Reporting from Washington — President Obama is facing complaints from big-city mayors and county politicians that parts of the economic stimulus package are shortchanging their constituents.
Vice President Joe Biden has been holding private conference calls on the stimulus with elected officials from around the country, some of whom have been telling him that metropolitan regions are losing out to rural areas in the competition for stimulus money.
That argument tracks a report released by the U.S. Conference of Mayors that concluded that cities have gotten a disproportionately small share of stimulus money set aside for road and other transportation improvements.
Harry Montoya, a commissioner in Santa Fe County, N.M., took part in a phone call with Biden earlier in the month and said he told the vice president that "the dollars are not trickling down to the local county governments regarding spending for projects that we have that are shovel-ready: road, water and wastewater projects."
Seattle Mayor Greg Nickels, newly installed president of the U.S. Conference of Mayors, gave a speech to the association on June 15 saying he would ask his fellow mayors to "critically review every aspect" of the $787-billion stimulus package.
"In an effort to jump-start the economy, the federal government relied on old formulas that left behind our metropolitan areas," said Nickels, a Democrat. "That was a mistake."
The mayors commissioned a report looking at a pot of $18 billion in stimulus money set aside for transportation.

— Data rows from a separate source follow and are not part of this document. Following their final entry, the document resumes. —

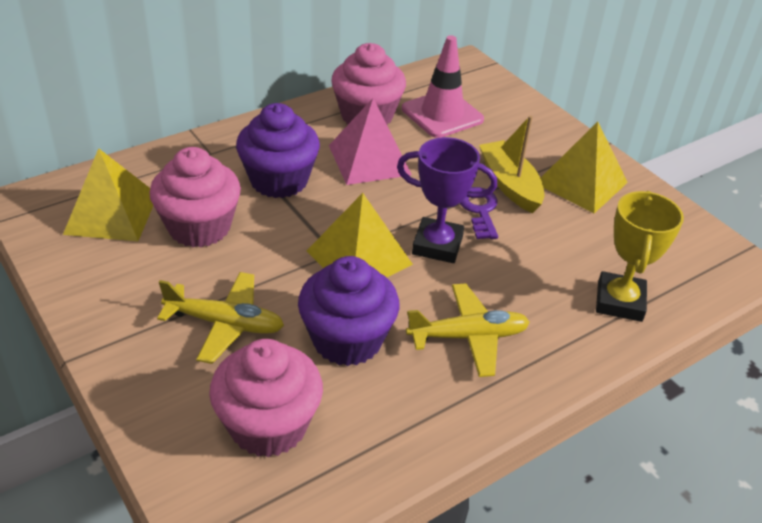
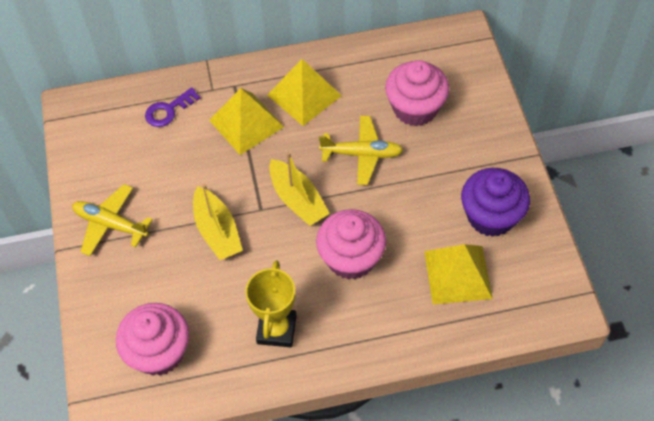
pink pyramid: 1 -> 0
pink traffic cone: 1 -> 0
purple cupcake: 2 -> 1
purple trophy: 1 -> 0
yellow boat: 1 -> 2

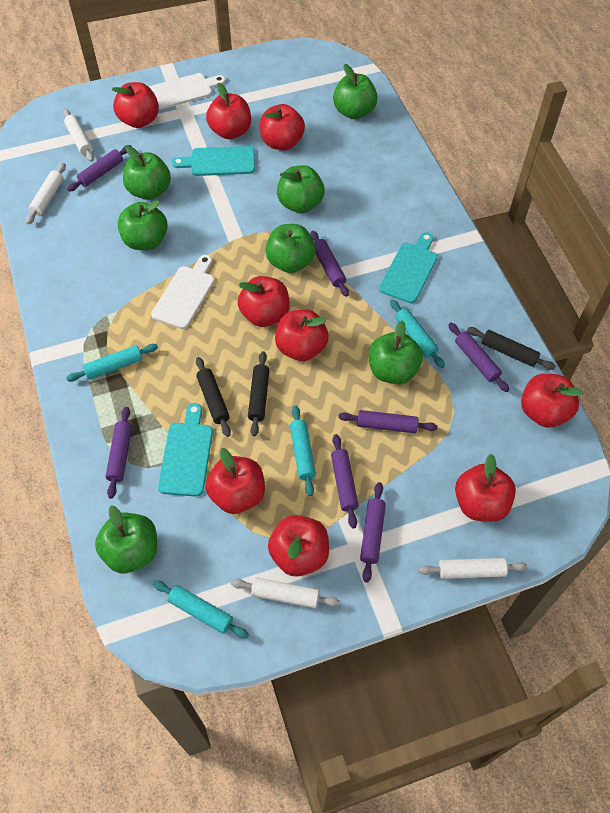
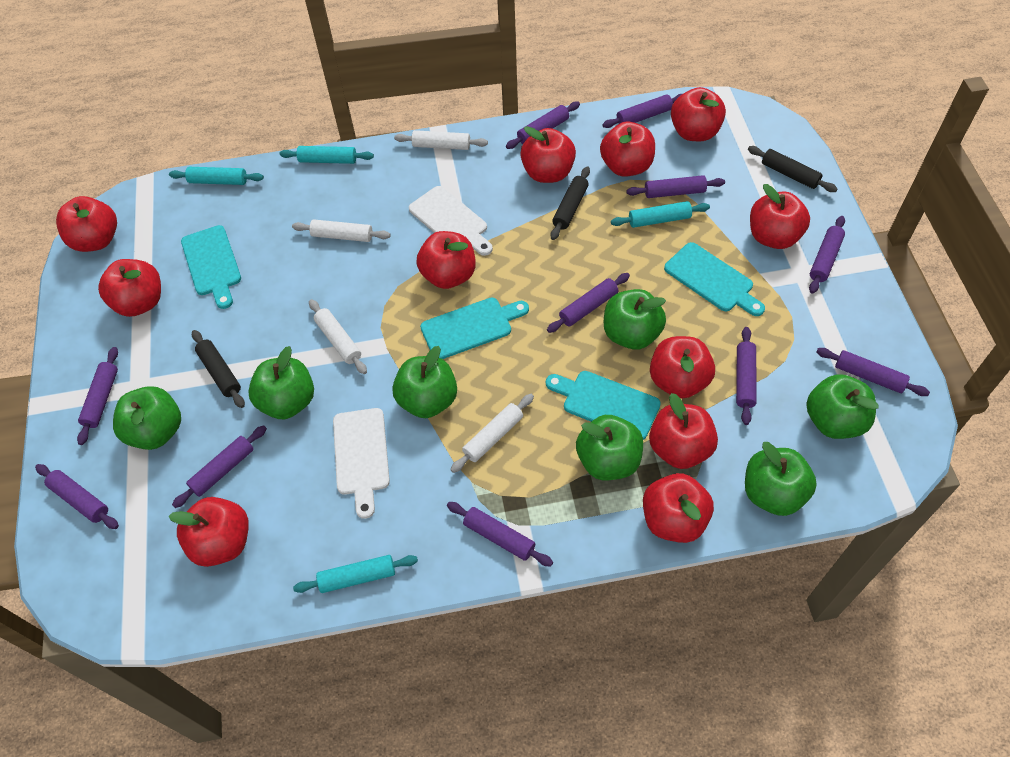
purple rolling pin: 7 -> 11
red apple: 9 -> 11
turquoise cutting board: 3 -> 4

When the report was released this month, the 85 most populated metropolitan areas had received $8.8 billion -- or 48% of the total. Yet those same areas account for 63% of the U.S. population and 73% of the gross domestic product, the report said.
Chicago would need to get another $250 million in stimulus transportation funds to reach a level that reflects its contribution to the Illinois economy, the report calculated. In Ohio, Cleveland and Cincinnati account for 40% of the total economy yet received less than 5% of the transportation stimulus funds earmarked for the state.
Mayors contend the stimulus relies too heavily on long-standing government formulas that make states the primary conduit for the cash. Once the money is funneled to states, governors and legislatures dole it out disproportionately to rural areas that have amassed political clout, mayors say.